General News

NHCS helping families prepare for September

February 28, 2018

A child sorts counters into coloured mason jars using t ongs at the school readiness program. This will help her develop problem solving, fine motor and counting skills before she starts school in September. / SUBMITTED

By Sarah Sobanski

North Hastings Children’s Services is helping preschoolers prepare for their first day of school.

Children’s Services has brought back its school readiness program for the second year in a row — but in a different format. Coming of school age children and their parents can attend to get an idea of what to expect in the fall. 

“This program is about helping children and families get ready for that transition into school — sometimes that can be a scary thing. Having them come to our program will help them prepare for that drop off in September,” said program co-ordinator and registered early childhood educator for Children’s Services Nicole Beaudin.

The free program now runs an hour every Wednesday until June in the York River Public School Library. It started the second week February.

“[It’s] whatever fits [parents’] schedule[s],” said Beaudin. She explained parents don’t have to have started the first week of the program or attend every week until it’s finished. They should consider the development needs of their children and what works best for them.

“It’s something they should plan to come every week just if they’re having problems with socialization before starting school. We have a few success stories from last year’s school readiness that they’re transition this year was a breeze.”

The program is designed to help socialize children and help them acclimatize to the busy buzz of school. It also helps them develop their independence including a school tour with the children but without their parents. 

“You walk into the library… [and] we have stations set up for the children to walk around and explore,” said Beaudin, explaining the stations are modeled after kindergarten curriculum and for play-based learning.

“It’s a lot of loose parts [such as playing dough and numbered rocks] and for them to manipulate and get used to numbers, shapes, colours and letters,” she said. “The kindergarten teachers also use this curriculum. It’s getting them more prepared for what to expect in kindergarten [and] having more of that play based material with the four core foundations of belonging, well-being, expression [and] engagement.”

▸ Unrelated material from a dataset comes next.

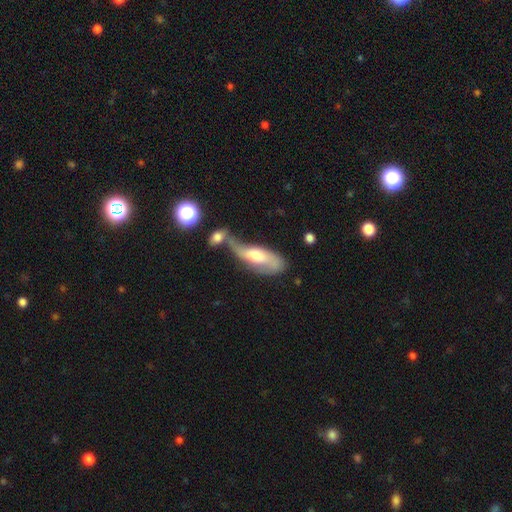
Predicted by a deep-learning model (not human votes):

Parents can get answers to questions such as when kindergarten starts, when registration is and what their children will be learning. They can also look at early development evaluations, development support for their children and become acquainted with the programs available for their children, such as those available at Children’s Services.

“We’re there for that family support piece,” said Beaudin. “[We’re really focused on” having that easy transition [and] having the families there to have this experience with their child.”